Friday, December 27, 2013

The Ideas that Shaped Management in 2013; Harvard Business Review, 12/24/13

Katherine Bell, Harvard Business Review; The Ideas that Shaped Management in 2013: "It’s always tempting at this time of year to try to make a definitive list of the best ideas from the past 12 months. But then we end up debating what counts as best — important? useful? original? all three? — and compiling extremely long lists, struggling to shorten them, and over-thinking it all, when the point should just be to gather some really good reading for you for any free time you happen to find over the holiday.

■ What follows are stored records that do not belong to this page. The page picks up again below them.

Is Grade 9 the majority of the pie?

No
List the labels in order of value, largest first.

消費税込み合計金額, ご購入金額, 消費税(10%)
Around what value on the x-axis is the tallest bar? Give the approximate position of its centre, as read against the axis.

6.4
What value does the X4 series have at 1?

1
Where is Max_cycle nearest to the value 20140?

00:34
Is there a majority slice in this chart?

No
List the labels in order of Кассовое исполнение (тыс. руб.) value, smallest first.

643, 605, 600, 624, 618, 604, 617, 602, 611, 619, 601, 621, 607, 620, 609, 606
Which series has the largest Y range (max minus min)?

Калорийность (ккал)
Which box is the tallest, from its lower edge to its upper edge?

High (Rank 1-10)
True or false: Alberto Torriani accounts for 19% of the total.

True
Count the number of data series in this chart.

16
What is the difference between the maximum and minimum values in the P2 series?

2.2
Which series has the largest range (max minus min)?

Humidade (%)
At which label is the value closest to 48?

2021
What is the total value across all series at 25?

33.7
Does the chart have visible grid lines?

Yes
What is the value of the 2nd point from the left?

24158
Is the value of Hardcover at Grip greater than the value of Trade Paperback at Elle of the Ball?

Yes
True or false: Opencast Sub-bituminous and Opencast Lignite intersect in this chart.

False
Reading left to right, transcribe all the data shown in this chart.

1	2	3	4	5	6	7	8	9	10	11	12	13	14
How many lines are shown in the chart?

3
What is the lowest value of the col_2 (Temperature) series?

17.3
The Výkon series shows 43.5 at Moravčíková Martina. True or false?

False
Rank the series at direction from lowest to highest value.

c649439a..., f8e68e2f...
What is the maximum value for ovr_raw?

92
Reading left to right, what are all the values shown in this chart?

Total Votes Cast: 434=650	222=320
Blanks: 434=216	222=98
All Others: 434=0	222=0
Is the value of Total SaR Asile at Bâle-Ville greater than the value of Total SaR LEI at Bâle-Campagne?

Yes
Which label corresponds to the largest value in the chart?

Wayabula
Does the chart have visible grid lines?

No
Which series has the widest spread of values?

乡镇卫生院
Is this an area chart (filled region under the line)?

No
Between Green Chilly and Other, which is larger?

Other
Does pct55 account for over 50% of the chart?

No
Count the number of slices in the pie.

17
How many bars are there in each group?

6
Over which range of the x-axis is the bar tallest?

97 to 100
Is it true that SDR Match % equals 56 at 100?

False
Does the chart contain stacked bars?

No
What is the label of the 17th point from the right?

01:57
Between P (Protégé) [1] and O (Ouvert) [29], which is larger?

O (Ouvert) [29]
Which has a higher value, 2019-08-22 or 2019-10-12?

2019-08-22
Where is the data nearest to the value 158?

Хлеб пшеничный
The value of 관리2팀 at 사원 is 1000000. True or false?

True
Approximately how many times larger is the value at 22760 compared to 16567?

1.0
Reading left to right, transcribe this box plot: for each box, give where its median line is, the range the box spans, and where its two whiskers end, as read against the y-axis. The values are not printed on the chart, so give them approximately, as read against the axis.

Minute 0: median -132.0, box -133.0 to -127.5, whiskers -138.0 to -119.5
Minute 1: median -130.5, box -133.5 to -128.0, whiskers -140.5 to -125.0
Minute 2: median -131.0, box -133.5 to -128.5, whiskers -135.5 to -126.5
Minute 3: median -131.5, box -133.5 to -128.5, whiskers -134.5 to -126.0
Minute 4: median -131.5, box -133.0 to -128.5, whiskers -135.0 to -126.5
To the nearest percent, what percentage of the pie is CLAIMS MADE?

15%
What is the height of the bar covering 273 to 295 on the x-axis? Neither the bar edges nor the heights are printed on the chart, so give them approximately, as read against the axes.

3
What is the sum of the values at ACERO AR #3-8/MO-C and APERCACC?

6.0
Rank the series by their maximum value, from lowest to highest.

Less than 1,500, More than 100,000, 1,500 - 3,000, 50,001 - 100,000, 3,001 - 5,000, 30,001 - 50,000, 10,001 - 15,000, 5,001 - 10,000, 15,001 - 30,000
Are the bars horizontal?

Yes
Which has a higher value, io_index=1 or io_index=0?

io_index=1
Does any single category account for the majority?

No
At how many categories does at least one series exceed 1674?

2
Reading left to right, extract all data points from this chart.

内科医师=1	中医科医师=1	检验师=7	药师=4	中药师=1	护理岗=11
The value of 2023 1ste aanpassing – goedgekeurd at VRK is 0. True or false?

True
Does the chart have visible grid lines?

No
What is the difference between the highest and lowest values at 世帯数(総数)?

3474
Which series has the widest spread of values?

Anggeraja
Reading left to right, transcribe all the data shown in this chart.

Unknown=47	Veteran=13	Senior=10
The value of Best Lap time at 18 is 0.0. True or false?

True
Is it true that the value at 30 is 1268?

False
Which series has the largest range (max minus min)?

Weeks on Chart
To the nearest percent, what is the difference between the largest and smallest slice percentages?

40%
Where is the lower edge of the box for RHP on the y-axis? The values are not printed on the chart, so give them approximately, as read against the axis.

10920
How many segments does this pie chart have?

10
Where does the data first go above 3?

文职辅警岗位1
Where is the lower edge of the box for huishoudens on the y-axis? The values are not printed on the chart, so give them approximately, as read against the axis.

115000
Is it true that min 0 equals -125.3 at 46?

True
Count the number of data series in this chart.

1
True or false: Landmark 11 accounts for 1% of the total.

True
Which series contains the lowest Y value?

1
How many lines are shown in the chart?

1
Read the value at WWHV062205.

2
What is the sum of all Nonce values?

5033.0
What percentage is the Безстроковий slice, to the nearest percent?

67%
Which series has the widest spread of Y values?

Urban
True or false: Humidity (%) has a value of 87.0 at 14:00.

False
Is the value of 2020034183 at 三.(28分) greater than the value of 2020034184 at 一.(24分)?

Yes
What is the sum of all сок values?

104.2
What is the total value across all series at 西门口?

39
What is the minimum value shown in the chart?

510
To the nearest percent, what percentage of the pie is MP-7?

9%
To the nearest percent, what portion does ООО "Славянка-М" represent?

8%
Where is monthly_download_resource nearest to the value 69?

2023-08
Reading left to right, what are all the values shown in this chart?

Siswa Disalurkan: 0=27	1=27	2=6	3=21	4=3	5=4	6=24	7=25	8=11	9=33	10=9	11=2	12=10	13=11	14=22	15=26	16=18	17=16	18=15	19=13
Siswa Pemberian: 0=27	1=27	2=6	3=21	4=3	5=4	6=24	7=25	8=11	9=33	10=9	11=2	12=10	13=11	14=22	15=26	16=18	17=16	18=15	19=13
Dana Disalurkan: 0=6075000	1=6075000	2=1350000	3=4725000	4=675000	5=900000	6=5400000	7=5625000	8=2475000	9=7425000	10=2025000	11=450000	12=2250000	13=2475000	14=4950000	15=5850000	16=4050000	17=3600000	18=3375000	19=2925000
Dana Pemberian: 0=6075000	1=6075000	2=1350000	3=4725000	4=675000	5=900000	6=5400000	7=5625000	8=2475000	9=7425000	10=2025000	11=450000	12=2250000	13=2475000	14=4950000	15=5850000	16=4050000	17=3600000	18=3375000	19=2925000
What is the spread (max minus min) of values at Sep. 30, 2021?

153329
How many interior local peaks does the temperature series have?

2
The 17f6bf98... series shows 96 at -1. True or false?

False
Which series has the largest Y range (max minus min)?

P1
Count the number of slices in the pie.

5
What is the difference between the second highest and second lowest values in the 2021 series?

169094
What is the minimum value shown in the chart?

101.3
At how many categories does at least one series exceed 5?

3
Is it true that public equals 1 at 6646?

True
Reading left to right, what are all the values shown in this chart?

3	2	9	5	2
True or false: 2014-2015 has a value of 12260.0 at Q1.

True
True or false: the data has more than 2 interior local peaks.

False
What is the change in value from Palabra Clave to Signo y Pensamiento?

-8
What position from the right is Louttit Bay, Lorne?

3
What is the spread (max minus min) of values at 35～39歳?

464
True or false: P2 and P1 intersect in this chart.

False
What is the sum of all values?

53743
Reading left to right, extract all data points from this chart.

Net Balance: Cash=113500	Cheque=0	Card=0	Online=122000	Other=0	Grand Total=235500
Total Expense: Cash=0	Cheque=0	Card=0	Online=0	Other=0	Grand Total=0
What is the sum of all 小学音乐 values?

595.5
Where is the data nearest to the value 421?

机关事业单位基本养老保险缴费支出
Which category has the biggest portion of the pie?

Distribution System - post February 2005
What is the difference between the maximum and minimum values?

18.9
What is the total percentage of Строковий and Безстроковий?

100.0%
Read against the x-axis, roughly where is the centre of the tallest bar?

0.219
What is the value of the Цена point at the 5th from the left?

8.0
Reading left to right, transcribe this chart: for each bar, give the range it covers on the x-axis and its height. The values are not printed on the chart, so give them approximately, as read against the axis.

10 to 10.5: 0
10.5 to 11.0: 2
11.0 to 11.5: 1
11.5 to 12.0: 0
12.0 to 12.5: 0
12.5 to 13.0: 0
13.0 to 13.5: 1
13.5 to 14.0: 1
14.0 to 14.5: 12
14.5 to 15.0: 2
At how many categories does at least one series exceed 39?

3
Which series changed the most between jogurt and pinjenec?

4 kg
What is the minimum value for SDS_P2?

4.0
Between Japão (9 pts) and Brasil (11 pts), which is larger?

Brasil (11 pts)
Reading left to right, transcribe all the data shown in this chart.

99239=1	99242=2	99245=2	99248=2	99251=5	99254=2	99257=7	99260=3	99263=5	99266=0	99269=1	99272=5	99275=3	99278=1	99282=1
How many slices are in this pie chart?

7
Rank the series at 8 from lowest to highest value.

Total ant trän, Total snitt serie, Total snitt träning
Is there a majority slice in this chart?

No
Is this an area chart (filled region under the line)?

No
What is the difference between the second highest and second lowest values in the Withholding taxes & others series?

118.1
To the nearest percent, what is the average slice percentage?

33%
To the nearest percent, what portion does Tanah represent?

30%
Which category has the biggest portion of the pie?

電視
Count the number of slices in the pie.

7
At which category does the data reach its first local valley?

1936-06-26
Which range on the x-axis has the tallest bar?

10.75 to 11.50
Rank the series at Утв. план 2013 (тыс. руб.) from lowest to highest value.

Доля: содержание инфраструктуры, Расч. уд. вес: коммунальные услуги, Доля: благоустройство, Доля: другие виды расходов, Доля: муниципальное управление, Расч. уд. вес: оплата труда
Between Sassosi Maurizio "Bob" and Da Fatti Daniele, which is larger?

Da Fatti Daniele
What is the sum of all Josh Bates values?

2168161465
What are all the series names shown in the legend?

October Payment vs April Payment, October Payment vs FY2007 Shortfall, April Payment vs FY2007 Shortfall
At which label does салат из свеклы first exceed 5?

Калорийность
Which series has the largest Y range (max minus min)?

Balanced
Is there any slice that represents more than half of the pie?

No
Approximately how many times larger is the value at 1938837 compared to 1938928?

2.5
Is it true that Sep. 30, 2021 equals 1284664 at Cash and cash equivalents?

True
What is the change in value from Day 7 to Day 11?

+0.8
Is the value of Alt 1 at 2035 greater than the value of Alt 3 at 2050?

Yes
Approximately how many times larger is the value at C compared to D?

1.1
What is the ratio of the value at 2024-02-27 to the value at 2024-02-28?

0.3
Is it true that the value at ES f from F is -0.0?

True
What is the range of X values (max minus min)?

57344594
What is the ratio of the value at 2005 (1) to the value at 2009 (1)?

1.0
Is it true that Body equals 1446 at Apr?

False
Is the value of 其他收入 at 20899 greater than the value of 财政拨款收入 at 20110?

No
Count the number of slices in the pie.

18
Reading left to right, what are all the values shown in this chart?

So this year, instead, we thought about the pieces that most surprised us or provoked us to think differently about an intractable problem or perennial question in management, we reviewed the whole year of data to remind ourselves what our readers found most compelling, and we looked for patterns in the subjects our authors raised most frequently and independently of our editorial urging. The result, I think, is a set of ideas that together are important, useful, and original, and that feel like quite an accurate account of the management concerns many of us shared in 2013. Here’s the list. See what you think... 6. Being nice makes you a better leader and your company more profitable – new research proves it. Amy Cuddy, Matthew Kohut, and John Neffinger answered Machiavelli’s question: is it better to be loved or feared? The best way to influence and lead others, they say, is to begin with warmth. And that’s not all: Generous behavior is associated with higher unit profitability, productivity, efficiency, and customer satisfaction, along with lower costs and turnover rates."